Summary contributed by our researcher Victoria Heath (@victoria_heath7), who’s also a Communications Manager at Creative Commons.

*Link to original paper + authors at the bottom.


Overview: Can robots impact human risk-taking behavior? In this study, the authors use the balloon analogue risk task (BART) to measure risk-taking behavior among participants when they were 1) alone, 2) among a silent robot, and 3) among a robot that encouraged risky behavior. The results show that risk-taking behavior did increase among participants when encouraged by the robot.
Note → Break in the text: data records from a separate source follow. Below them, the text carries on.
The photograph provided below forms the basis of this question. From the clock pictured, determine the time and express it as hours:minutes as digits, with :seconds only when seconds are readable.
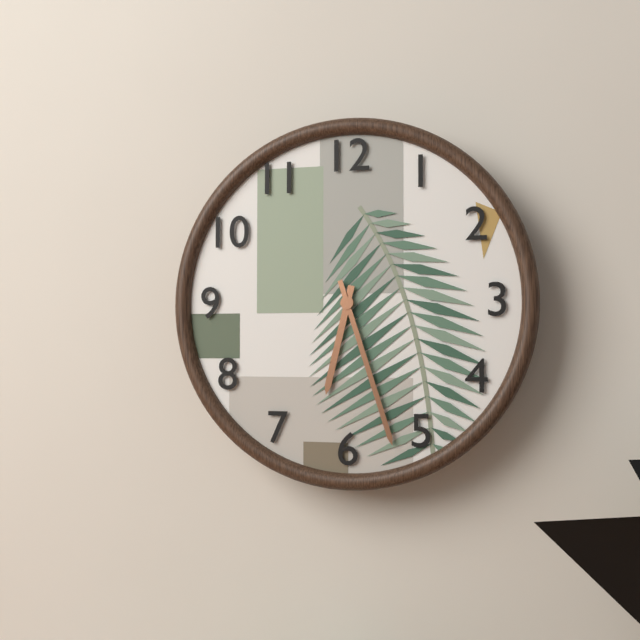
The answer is 6:27
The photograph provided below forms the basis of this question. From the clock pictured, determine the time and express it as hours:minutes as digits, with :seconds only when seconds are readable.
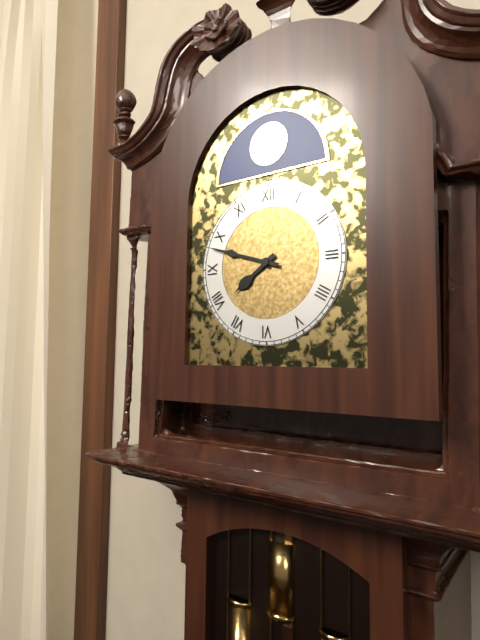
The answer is 7:48
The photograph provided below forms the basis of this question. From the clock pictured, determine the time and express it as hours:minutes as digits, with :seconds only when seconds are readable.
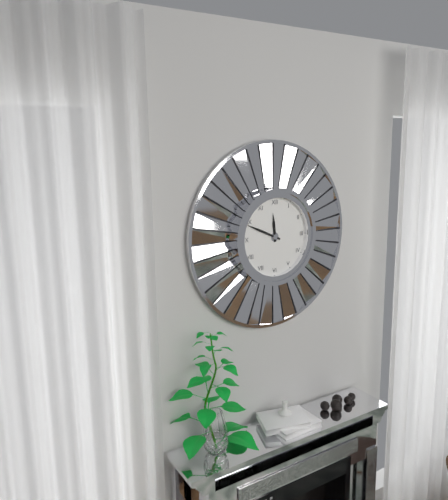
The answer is 11:49
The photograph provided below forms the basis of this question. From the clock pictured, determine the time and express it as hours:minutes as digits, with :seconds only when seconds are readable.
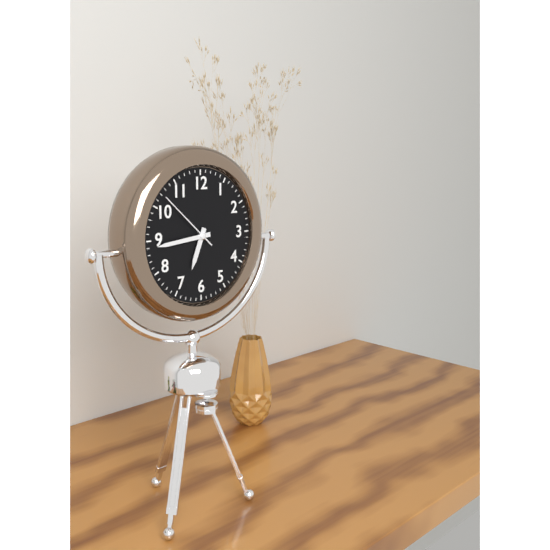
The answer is 6:44:52
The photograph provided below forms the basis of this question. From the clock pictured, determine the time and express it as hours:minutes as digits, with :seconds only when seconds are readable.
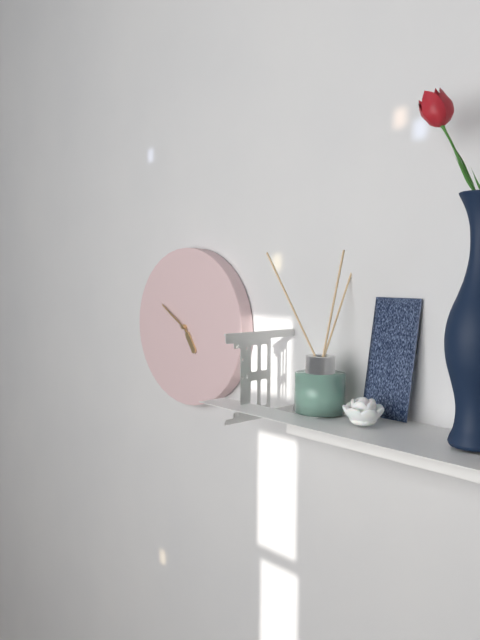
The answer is 4:50
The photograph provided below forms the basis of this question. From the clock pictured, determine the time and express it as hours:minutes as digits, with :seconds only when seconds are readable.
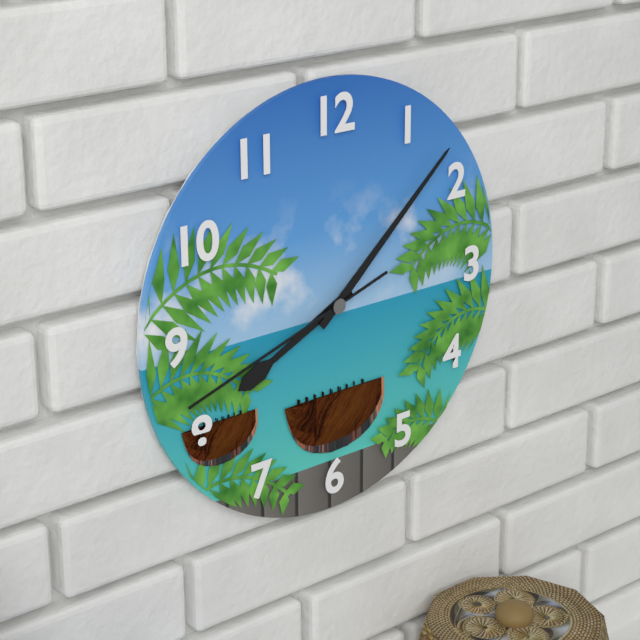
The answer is 8:08:42
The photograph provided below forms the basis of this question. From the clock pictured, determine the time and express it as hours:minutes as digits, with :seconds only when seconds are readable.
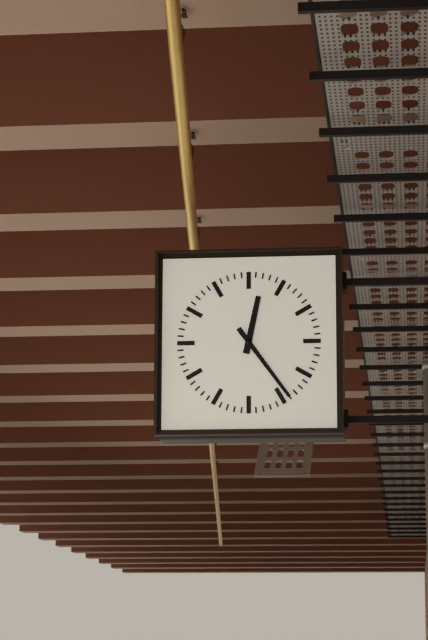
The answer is 12:24
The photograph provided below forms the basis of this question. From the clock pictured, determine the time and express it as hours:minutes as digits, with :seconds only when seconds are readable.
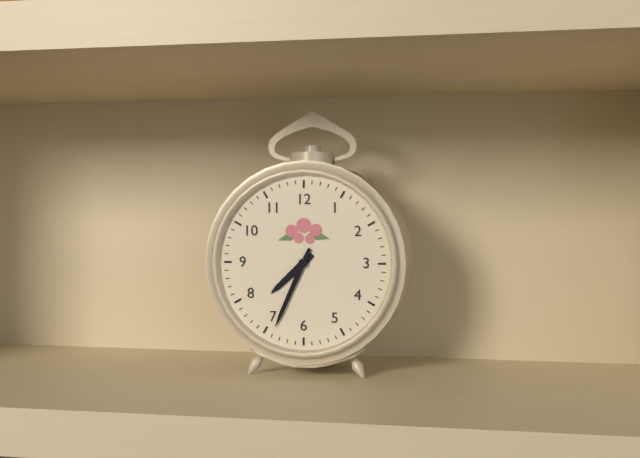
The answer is 7:34
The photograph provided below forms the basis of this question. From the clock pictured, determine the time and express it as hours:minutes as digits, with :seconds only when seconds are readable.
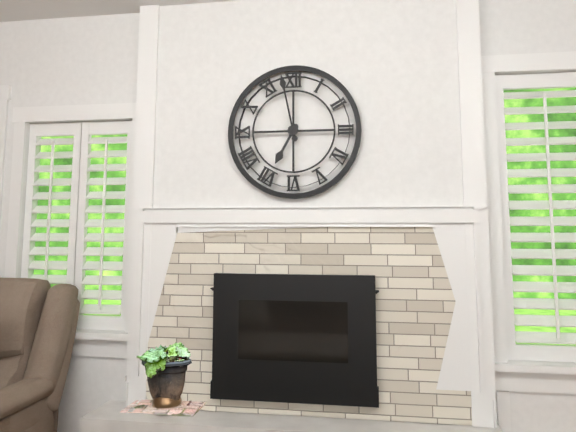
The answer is 6:58
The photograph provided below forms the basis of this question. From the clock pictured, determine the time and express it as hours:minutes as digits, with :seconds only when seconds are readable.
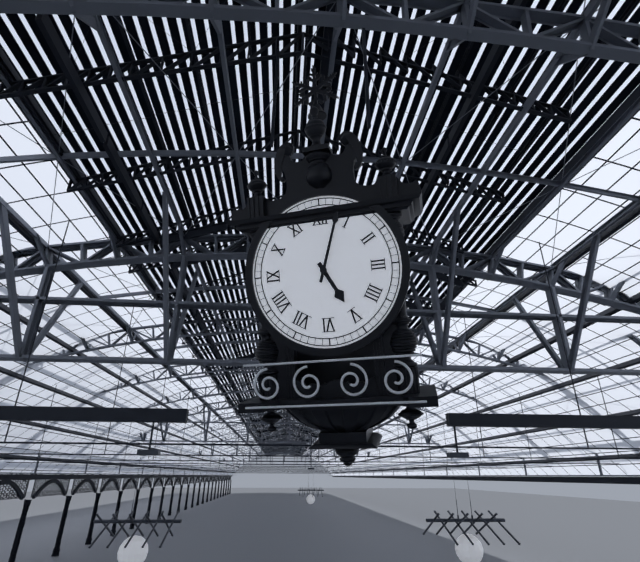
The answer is 5:03
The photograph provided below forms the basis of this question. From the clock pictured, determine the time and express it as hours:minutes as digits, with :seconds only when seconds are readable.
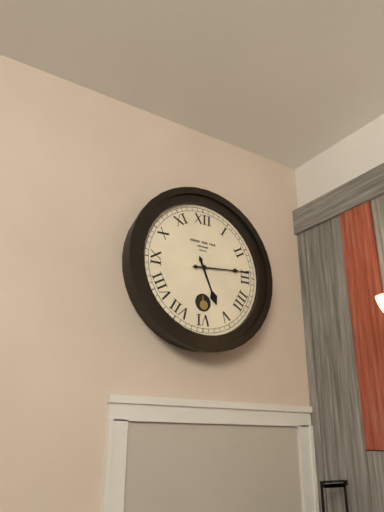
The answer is 5:14
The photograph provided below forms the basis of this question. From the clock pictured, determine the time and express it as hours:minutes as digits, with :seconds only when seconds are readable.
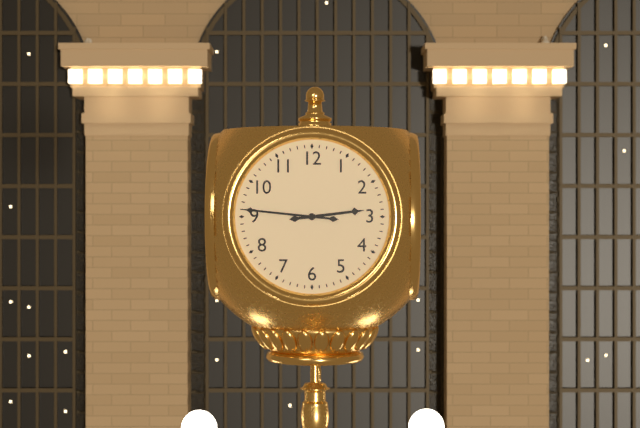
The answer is 2:46
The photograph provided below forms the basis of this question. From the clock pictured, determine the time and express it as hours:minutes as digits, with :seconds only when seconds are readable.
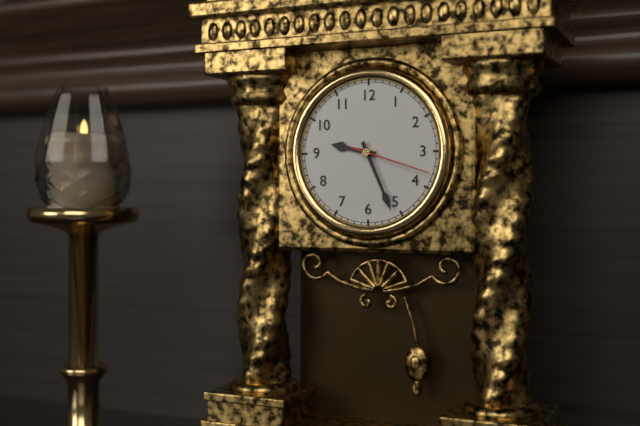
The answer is 9:26:18
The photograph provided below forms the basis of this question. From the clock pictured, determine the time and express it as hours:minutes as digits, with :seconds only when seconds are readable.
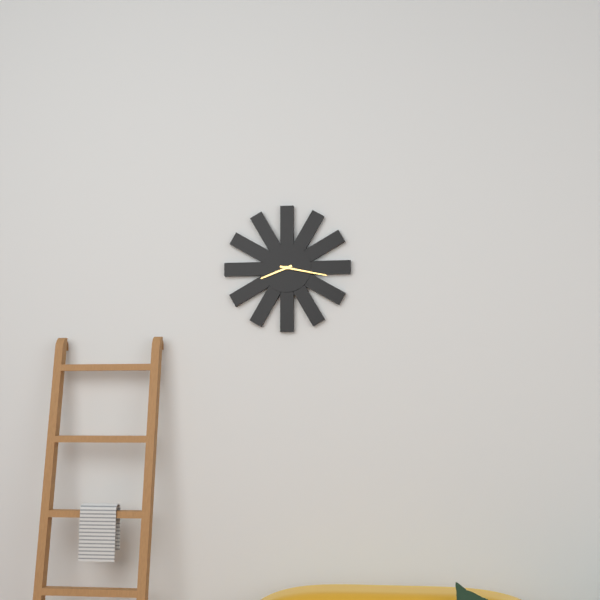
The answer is 8:17
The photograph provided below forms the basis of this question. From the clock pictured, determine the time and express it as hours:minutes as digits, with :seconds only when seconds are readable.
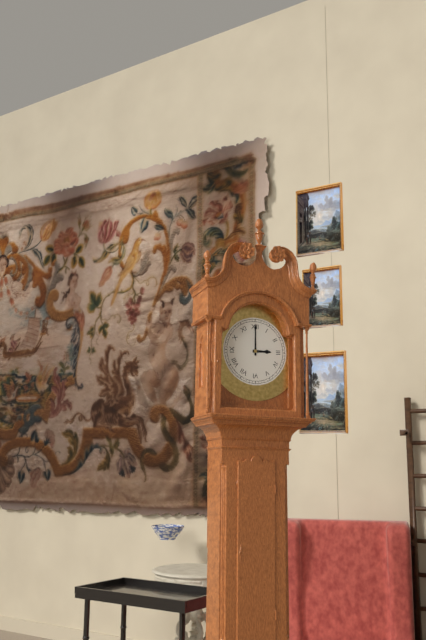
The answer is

Can robots impact human risk-taking behavior? If so, how? These are important questions to examine and understand due to the fact that human behavior has, as the authors of this study write, “clear ethical, policy, and theoretical implications.” Previous studies on behavioral risk-taking among human peers show that “in the presence of peers” participants “focused more on the benefits compared to the risks, and, importantly, exhibited riskier behavior.” Would a similar behavior be replicated among robot peers? Although previous studies examining the influence of robots on human decision-making have been conducted, there are still no clear answers. 

In this study, the authors use the balloon analogue risk task (BART) to measure risk-taking behavior among participants (180 undergraduate psychology students; 154 women and 26 men) when they were 1) alone (control condition), 2) among a silent robot (robot control condition), and 3) among a robot that encouraged risky behavior by providing instructions and statements (experimental condition). The authors also measure participants’ Godspeed (“attitudes toward robots”) and their self-reported risk-taking. The robot used for the experiment is SoftBank Robotics Pepper robot, a “medium-sized humanoid robot.” 

The results show that risk-taking behavior increases among participants when encouraged by the robot (experimental condition). The authors write, “They pumped the balloon significantly more often, experienced a higher number of explosions, and earned significantly more money.” Interestingly, the participants in the robot control condition did not show higher risk-taking behavior than the control. The mere presence of a robot didn’t influence their behavior. This is in contrast to findings of human peer studies in which “evaluation apprehension” often causes people to increase risk-taking behaviors because they fear being negatively evaluated by others. It would be interesting to see if this finding is replicated in a study that allows the robot control condition to interact with the robot before beginning the experiment. 

The authors also find that although participants in the experimental condition experienced explosions, they did not alter their risk-taking behavior like those in the other groups. It seems, they write, “receiving direct encouragement from a risk-promoting robot seemed to override participants’ direct experiences and feedback.” This could be linked to the fact that participants in this group had a generally positive impression of the robot and felt “safe” by the end of the experiment.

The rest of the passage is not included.